Estudo divulgado na segunda-feira (21) aponta que, quando a cidade de Manaus vivenciou o pico da pandemia de covid-19, em meados de maio, aproximadamente 46% da população local já havia contraído o sar-cov-2. Um mês depois, o percentual de infectados teria atingido 65% e, nos dois meses seguintes, teria se estabilizado em torno de 66%.
Na avaliação dos autores, essa taxa de infecção "excepcionalmente alta" sugere que a imunidade de rebanho pode ter contribuído significativamente para determinar o tamanho final da epidemia na capital amazonense.
— Ao que tudo indica, a própria exposição ao vírus levou à queda no número de novos casos e de óbitos em Manaus. No entanto, nossos resultados indicam uma soroprevalência bem mais alta do que a estimada em estudos anteriores — diz Ester Sabino, professora da Faculdade de Medicina da Universidade de São Paulo (FM-USP) e coordenadora da pesquisa, conduzida com apoio da Fundação de Amparo à Pesquisa do Estado de São Paulo (Fapesp).
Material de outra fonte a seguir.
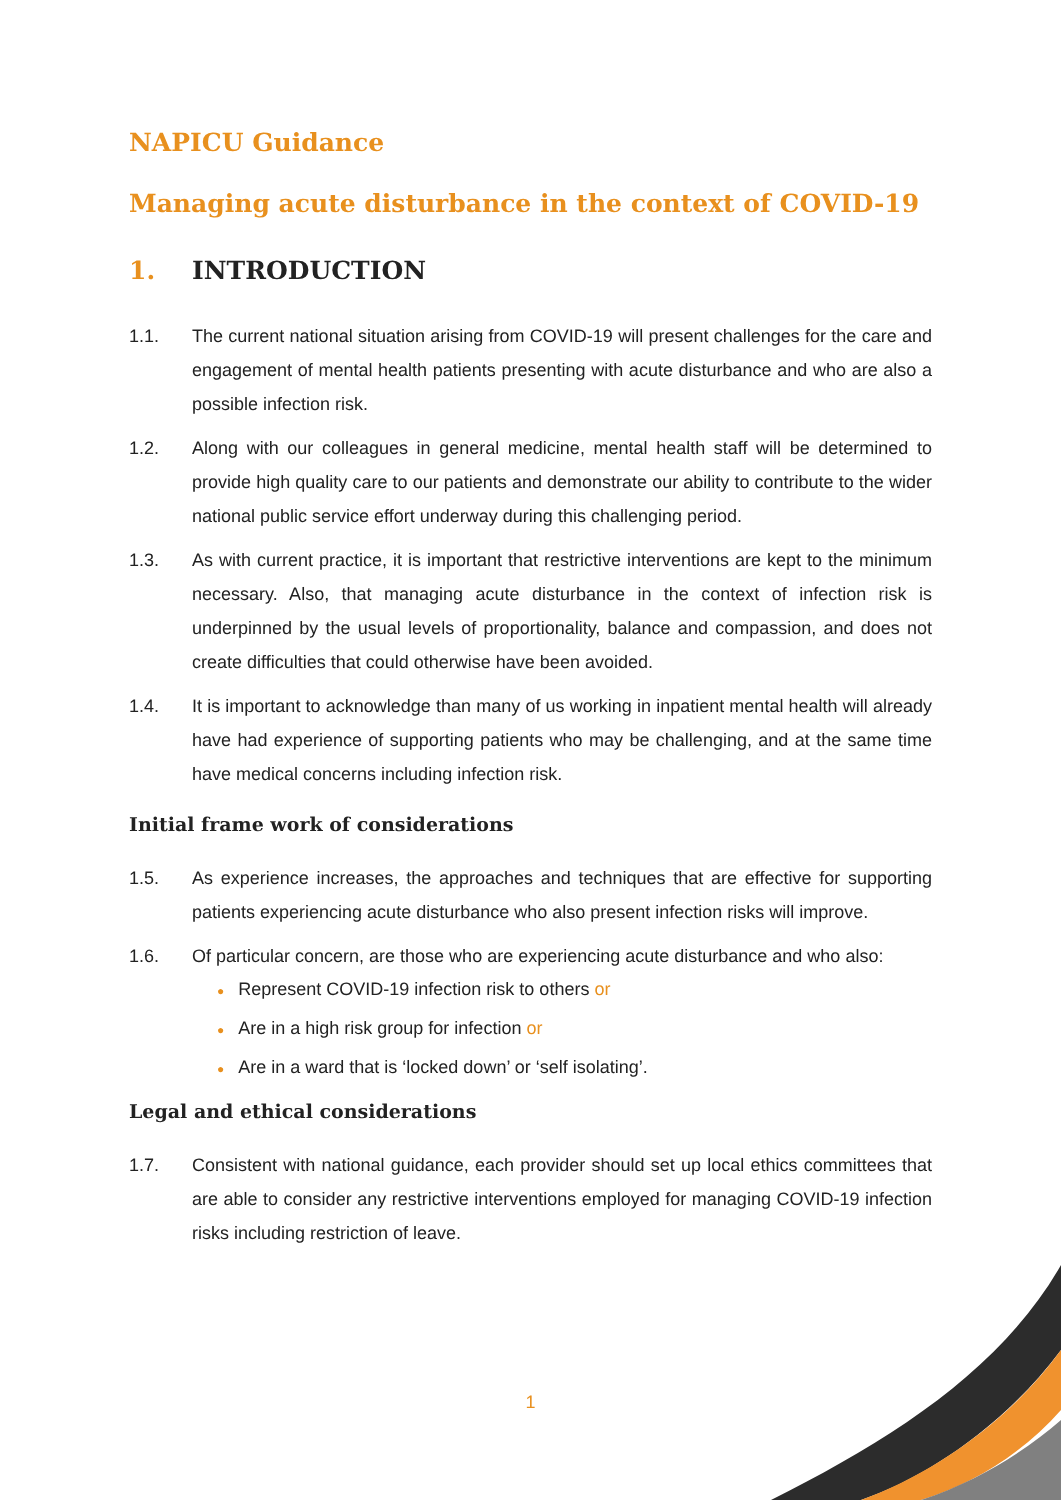NAPICU Guidance
Managing acute disturbance in the context of COVID-19
1. INTRODUCTION
1.1. The current national situation arising from COVID-19 will present challenges for the care and engagement of mental health patients presenting with acute disturbance and who are also a possible infection risk.
1.2. Along with our colleagues in general medicine, mental health staff will be determined to provide high quality care to our patients and demonstrate our ability to contribute to the wider national public service effort underway during this challenging period.
1.3. As with current practice, it is important that restrictive interventions are kept to the minimum necessary. Also, that managing acute disturbance in the context of infection risk is underpinned by the usual levels of proportionality, balance and compassion, and does not create difficulties that could otherwise have been avoided.
1.4. It is important to acknowledge than many of us working in inpatient mental health will already have had experience of supporting patients who may be challenging, and at the same time have medical concerns including infection risk.
Initial frame work of considerations
1.5. As experience increases, the approaches and techniques that are effective for supporting patients experiencing acute disturbance who also present infection risks will improve.
1.6. Of particular concern, are those who are experiencing acute disturbance and who also:
● Represent COVID-19 infection risk to others or
● Are in a high risk group for infection or
● Are in a ward that is ‘locked down’ or ‘self isolating’.
Legal and ethical considerations
1.7. Consistent with national guidance, each provider should set up local ethics committees that are able to consider any restrictive interventions employed for managing COVID-19 infection risks including restriction of leave.
1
As conclusões apresentadas no artigo — ainda sem revisão por pares — baseiam-se em uma combinação de modelagem matemática e análises sorológicas feitas em amostras de sangue doado à Fundação Hospitalar de Hematologia e Hemoterapia do Amazonas (Hemoam) entre os meses de fevereiro e agosto.
— Selecionamos amostras de mil doadores em cada mês e analisamos a presença de anticorpos contra o sars-cov-2. Em seguida, fizemos uma série de correções nos resultados por meio de modelagem matemática — conta o primeiro autor do estudo, Lewis Buss, mestrando no Instituto de Medicina Tropical e no Departamento de Medicina Preventiva da FM-USP.
Esse tipo de análise está sujeito a uma série de vieses que precisam ser compensados, explica Buss. Um deles é o fato de os doadores de sangue serem, de modo geral, mais jovens e saudáveis (assintomáticos) do que a média da população. Além disso, no caso específico de Manaus, há também uma representatividade maior do sexo masculino.
Outro ponto considerado foi a sensibilidade do teste sorológico usado, estimada em 85% para indivíduos assintomáticos ou com doença leve (a taxa de falso negativo, portanto, pode chegar a 15%).
— Algo que ficou evidente em nosso estudo, e que também está sendo mostrado por outros grupos, é que os anticorpos contra o sars-cov-2 decaem rapidamente, poucos meses após a infecção. Isso está claramente ocorrendo em Manaus, o que mostra a importância de fazer medidas seriadas para entender a evolução da doença — afirma Buss.
Estratégia semelhante foi adotada para o município de São Paulo, onde os pesquisadores analisaram amostras de sangue doado na Fundação Pró-Sangue entre fevereiro e agosto. Também nesse caso foram selecionadas mil amostras por mês. A soroprevalência bruta encontrada na capital paulista , após os ajustes do modelo, foram respectivamente: 0,8%, 3,1%, 6,9%, 16,1%, 17,2% e 22,4%.
Lacunas
O médico Renato Kfouri, diretor da Sociedade Brasileira de Imunizações (SBIm), aponta a questão da imunidade como "uma das maiores lacunas de conhecimento sobre a covid". Um dos aspectos que dificulta essa mensuração de quem está imune é de que as pessoas que tiveram a doença de forma mais leve ou que sequer tiveram sintomas identificados tendem a desenvolver menos anticorpos (embora adquiram resistência celular).
Além disso, a depender da gravidade do quadro, esses pacientes menos graves perdem esses anticorpos mais rapidamente.
— Pode ser que daqui a três ou quatro meses, 30%, 40% não tenha mais anticorpo — pontua.
Kfouri explica que capitais que tiveram uma massa muito grande de infectados, como Nova York, tendem a apresentar uma menor circulação do vírus hoje.
— Provavelmente ali, houve um esgotamento de pessoas suscetíveis (à doença, por uma parcela grande ter tido contato), mas cada local tem suas peculiaridades — explica.
Já o professor da UFABC, José Paulo Guedes Pinto, do grupo de pesquisa Ação Covid-19, destaca ainda que a maioria dessas "bolhas" de imunidade são muito frágeis e dependem das características de cada região, como densidade, classe social e acesso à saúde.
— As pessoas imunes em alguns locais "protegem" as outras que são suscetíveis a se infectar. Se voltar à vida da pré-pandemia, essas bolhas vão explodir.